*Your instructions:*
The word "style" marks the lines to keep; find each one in the data and copy it.

*Data provided:*

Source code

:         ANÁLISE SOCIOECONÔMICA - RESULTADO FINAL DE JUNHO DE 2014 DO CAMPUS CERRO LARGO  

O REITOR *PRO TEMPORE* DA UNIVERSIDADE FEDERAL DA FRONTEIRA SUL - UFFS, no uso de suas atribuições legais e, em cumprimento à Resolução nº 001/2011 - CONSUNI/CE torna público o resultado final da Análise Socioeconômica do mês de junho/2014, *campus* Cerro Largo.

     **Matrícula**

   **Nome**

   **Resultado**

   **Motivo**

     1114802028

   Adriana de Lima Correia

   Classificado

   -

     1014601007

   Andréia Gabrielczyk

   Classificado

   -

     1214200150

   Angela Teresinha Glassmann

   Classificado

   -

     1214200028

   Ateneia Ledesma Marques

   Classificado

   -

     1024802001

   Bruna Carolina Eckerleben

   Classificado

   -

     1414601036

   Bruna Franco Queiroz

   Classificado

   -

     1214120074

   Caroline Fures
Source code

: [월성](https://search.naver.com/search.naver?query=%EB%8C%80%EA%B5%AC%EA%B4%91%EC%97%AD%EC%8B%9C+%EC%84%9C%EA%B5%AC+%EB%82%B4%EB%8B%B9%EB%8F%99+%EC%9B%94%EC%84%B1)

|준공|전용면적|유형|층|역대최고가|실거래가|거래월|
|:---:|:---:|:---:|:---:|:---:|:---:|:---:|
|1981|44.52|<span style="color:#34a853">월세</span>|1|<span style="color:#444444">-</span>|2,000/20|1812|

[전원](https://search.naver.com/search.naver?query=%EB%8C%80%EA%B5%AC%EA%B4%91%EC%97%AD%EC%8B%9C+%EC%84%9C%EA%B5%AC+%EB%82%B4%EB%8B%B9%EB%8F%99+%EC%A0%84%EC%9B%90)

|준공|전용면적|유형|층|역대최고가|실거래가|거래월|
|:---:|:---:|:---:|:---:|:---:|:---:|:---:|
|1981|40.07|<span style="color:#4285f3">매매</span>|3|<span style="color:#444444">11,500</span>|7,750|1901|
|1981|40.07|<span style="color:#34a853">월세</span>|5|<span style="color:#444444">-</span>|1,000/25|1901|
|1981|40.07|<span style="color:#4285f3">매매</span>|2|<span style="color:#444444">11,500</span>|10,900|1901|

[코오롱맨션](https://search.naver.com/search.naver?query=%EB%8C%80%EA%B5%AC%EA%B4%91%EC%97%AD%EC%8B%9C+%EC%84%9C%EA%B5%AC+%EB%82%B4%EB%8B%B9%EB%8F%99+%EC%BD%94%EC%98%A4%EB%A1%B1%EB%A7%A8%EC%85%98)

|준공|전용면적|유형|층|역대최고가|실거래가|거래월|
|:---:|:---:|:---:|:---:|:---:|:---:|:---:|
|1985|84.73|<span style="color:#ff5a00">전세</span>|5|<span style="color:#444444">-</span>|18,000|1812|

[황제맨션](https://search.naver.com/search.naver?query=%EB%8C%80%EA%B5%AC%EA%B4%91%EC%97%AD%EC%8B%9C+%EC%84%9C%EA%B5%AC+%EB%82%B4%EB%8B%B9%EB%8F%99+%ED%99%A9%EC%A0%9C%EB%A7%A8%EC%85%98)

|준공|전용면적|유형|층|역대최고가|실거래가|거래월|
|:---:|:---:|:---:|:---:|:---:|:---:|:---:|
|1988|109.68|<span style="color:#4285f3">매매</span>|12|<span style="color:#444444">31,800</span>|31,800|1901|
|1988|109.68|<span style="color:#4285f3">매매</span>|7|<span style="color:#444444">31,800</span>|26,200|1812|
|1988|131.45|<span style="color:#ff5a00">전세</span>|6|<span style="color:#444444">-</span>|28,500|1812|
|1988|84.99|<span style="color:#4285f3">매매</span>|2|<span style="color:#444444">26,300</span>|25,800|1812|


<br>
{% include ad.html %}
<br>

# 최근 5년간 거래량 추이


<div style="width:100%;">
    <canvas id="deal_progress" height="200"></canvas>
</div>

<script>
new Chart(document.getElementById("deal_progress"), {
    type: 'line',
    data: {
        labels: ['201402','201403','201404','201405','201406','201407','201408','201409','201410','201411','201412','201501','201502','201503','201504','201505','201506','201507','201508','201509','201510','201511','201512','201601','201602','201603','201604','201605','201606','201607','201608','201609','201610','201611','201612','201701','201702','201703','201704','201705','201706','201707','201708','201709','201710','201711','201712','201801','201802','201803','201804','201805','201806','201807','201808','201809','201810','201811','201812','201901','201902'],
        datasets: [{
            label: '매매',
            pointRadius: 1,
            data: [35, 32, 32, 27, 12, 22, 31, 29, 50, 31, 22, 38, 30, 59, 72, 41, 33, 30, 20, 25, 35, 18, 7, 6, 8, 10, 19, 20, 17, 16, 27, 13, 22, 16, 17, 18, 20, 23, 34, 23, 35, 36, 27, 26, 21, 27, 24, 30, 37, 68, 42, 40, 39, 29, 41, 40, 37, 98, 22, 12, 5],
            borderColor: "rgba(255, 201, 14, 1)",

*Reply to the task:*
|1981|44.52|<span style="color:#34a853">월세</span>|1|<span style="color:#444444">-</span>|2,000/20|1812|
|1981|40.07|<span style="color:#4285f3">매매</span>|3|<span style="color:#444444">11,500</span>|7,750|1901|
|1981|40.07|<span style="color:#34a853">월세</span>|5|<span style="color:#444444">-</span>|1,000/25|1901|
|1981|40.07|<span style="color:#4285f3">매매</span>|2|<span style="color:#444444">11,500</span>|10,900|1901|
|1985|84.73|<span style="color:#ff5a00">전세</span>|5|<span style="color:#444444">-</span>|18,000|1812|
|1988|109.68|<span style="color:#4285f3">매매</span>|12|<span style="color:#444444">31,800</span>|31,800|1901|
|1988|109.68|<span style="color:#4285f3">매매</span>|7|<span style="color:#444444">31,800</span>|26,200|1812|
|1988|131.45|<span style="color:#ff5a00">전세</span>|6|<span style="color:#444444">-</span>|28,500|1812|
|1988|84.99|<span style="color:#4285f3">매매</span>|2|<span style="color:#444444">26,300</span>|25,800|1812|
<div style="width:100%;">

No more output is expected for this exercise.